Re-entrant JSON Adapters
To convert any object to JSON, Moshi first builds a JsonAdapter for that class, which recursively requires adapters for all of its member properties.
This works great for most business objects: an OrderPizzaRequest needs a Pizza adapter, and that needs a List<Topping> adapter. But for generic data structures things get interesting:
data class TreeNode(
val label: String,
val left: TreeNode?,
val right: TreeNode?,
)The adapter aught to look like this, but we have a chicken-egg problem:
class TreeNodeJsonAdapter(
val labelAdapter: JsonAdapter<String>,
val leftAdapter: JsonAdapter<TreeNode?>,
val rightAdapter: JsonAdapter<TreeNode?>,
): JsonAdapter<TreeNode> {
...
}Moshi’s mitigation is pretty special! It builds a JsonAdapter that forwards all the toJson() and fromJson() calls to a lazily-provided delegate, then it uses this to build a TreeNodeJsonAdapter before it knows how to serialize its properties.

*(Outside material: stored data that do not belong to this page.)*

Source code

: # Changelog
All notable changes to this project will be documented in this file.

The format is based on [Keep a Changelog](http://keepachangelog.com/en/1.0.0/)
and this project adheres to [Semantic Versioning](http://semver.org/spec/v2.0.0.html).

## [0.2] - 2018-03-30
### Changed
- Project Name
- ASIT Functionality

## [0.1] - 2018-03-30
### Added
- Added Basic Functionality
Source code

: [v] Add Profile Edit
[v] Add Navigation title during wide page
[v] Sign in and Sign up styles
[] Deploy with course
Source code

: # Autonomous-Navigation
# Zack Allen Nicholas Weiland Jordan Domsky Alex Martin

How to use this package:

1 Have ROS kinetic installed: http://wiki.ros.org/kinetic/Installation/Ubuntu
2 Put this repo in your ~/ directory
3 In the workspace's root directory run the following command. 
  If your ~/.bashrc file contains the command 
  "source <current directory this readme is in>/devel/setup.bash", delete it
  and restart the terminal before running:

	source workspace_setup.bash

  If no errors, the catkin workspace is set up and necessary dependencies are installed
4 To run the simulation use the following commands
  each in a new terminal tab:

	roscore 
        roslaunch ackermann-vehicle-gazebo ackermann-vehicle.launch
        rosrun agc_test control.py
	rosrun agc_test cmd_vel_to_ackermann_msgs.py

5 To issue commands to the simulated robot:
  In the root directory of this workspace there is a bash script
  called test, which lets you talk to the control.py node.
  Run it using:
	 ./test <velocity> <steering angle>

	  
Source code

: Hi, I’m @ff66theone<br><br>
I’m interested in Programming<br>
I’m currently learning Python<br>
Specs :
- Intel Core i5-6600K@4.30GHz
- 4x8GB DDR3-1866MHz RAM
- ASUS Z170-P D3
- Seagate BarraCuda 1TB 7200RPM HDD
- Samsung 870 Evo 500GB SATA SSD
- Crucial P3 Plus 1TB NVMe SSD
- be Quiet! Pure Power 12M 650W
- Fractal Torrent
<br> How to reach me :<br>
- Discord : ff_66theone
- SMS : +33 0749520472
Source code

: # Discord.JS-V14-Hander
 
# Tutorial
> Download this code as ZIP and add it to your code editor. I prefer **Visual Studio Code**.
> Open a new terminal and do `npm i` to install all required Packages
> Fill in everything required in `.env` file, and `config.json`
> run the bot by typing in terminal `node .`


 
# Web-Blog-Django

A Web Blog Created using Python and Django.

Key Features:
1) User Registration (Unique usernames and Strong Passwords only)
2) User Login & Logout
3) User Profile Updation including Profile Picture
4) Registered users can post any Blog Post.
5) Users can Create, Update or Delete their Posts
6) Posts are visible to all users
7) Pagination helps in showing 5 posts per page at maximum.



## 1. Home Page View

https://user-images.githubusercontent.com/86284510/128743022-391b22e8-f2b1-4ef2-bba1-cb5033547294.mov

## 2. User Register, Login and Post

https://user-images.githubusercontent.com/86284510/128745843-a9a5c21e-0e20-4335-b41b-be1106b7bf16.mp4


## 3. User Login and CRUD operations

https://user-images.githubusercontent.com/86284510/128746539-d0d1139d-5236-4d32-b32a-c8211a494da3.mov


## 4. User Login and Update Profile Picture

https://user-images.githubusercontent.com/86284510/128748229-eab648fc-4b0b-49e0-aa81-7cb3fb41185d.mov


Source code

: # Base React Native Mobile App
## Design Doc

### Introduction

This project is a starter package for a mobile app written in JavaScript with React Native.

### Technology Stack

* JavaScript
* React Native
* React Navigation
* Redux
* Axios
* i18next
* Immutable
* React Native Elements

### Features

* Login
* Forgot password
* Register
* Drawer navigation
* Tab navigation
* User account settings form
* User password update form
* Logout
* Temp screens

Defending against Re-entrant Code
My preferred strategy is to forbid it! I can detect unexpected recursion or re-entrant behavior and explode.
class TextField {
var listeners = mutableListOf<Listener>()
private var changing = false
var value: String = ""
set(value) {
require(!changing) { "unexpected re-entrant call" }
changing = true
try {
val previous = field
if (value == previous) return // No change.
field = value
for (listener in listeners) {
listener.textChanged(previous, value)
}
} finally {
changing = false
}
}
...
}And when I really need to support re-entrant calls? My only strategy is to be careful and to write lots of tests!